## [抜粋文]
気ままに

大船での気ままな生活日誌

柿食えば・・・

2006-11-14 12:02:32 | Weblog
朝の散歩の途中、あちこちでみかける柿の木の実がどれも柿色になってきました。柿の実が色づき始め、それが次第に濃さを増し、それに呼応するように秋が深まります。朱色の実をたわわにつけた柿の木のある景色は、日本の晩秋の代表的な風景といえます。

この時期の柿の木をみると、いつも正岡子規の名句を思い出します。正確には名句に絡んだある出来事を思い出します。それは、もう何十年も前の高校の国語の授業のことです。

突然、先生が、私を指名して、○○君(私の名前)、子規の「柿食えば 鐘がなるなり 法隆寺」について、この俳句の意味を述べなさい、と質問してきたのです。そのとき、私は、授業は上の空で、全然別のことを考えていましたので、びっくりしてしまいました。何とか答えなければと、苦し紛れにこう答えました。

「柿を食べていたら、法隆寺の鐘がなっていた」・・・あちこちでクスクス笑う声が聞こえます。あまりにも、単純解釈すぎた、もう少し、子規の心情にも触れなければいけない、と思いましたが、もうあとの祭りです。恐る恐る先生のお顔を見ました。もう定年に近いお年の女の先生でした。でも怒っているお顔ではなく、ふっくらとした眼鏡のお顔が、にっこりしていました。ほっとしました。今、考えると、ボーと授業を聞いていた私に喝を入れるために質問したのではないかと思います。たわいのない出来事が、結構いつまでも記憶に残っているものですね。

## [データ部]
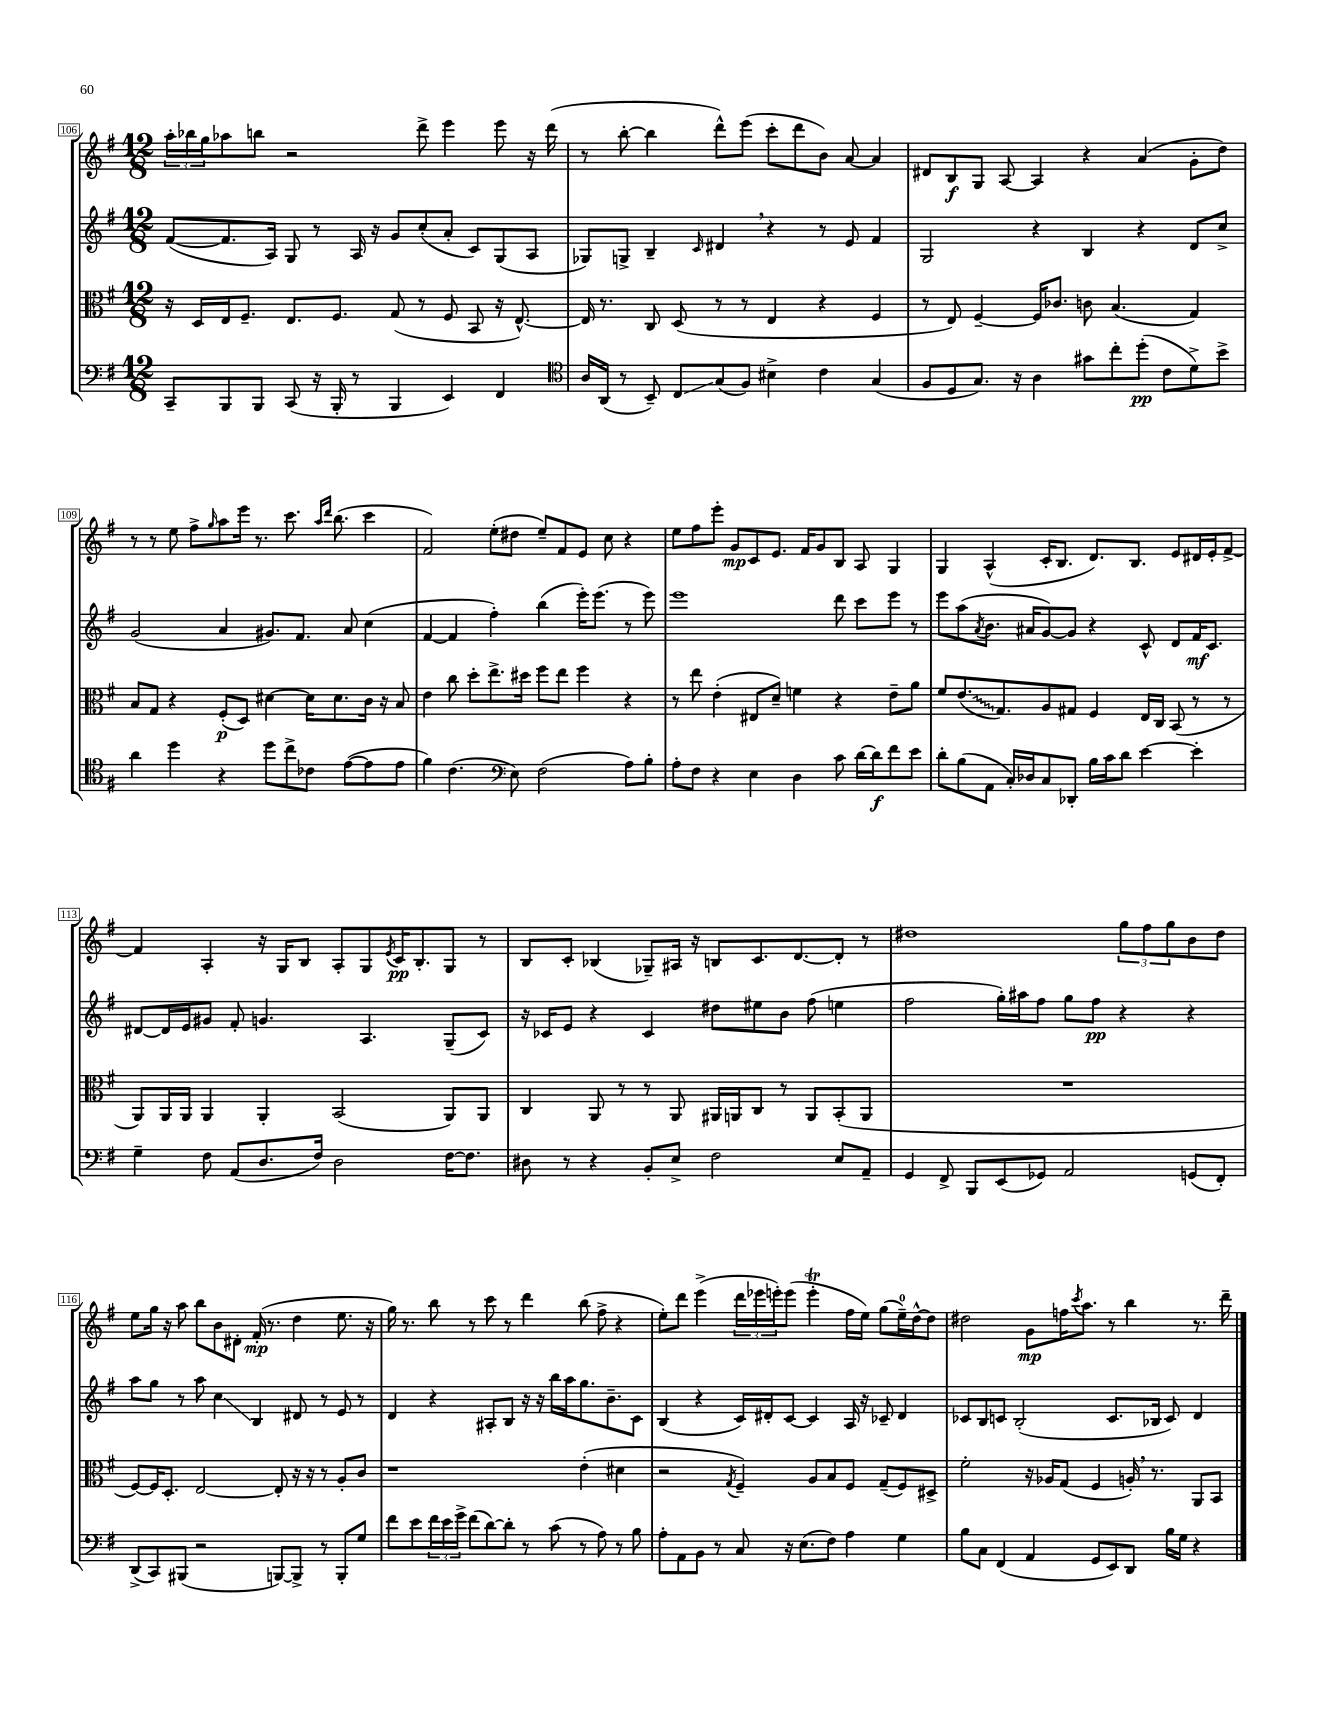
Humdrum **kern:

## [作業一覧]
[1] 柿と子規の句をめぐる抜粋文で、国語の授業中に先生が意味を述べさせた俳句は何か。
[2] 柿と子規の句をめぐる抜粋文を、最後の文の後から書き継ぐこと。

## [作業の回答]
[1] 正岡子規の「柿食えば 鐘がなるなり 法隆寺」である。

[2]
昨日のブログで、天授庵の庭園は5感が満足するという趣旨の駄文を書きましたが、ふと、この俳句こそ、5感で感じて出来た俳句ではないかと、思ったのです(笑)。

まず、視覚では、法隆寺をみています。聴覚で鐘の音を聴いています。触覚では柿の実を撫でています。嗅覚では、柿の実の香りをかいでいます。そして味覚では柿の実を味わっています。それぞれの感覚器で、深まりゆく秋をしみじみと感じているのです。さらに、見ている対象が法隆寺です。世界最古の木造建築です、1400年の歴史があります。そこから古代の人々の声も聞こえてきます。5感以上のもうひとつ上の感性(6感かな)が、その声をしっかり捉えているはずです。ゴーン・・・ゴーン・・と鳴る鐘の音に合わせて・・・

先生がまだご健在であれば、思い出話しをしたあと、今なら、こう答えますと、言ってみたいと思います。そのとき、また、(相変わらずばかねと)にっこり笑ってくれそうな気がします。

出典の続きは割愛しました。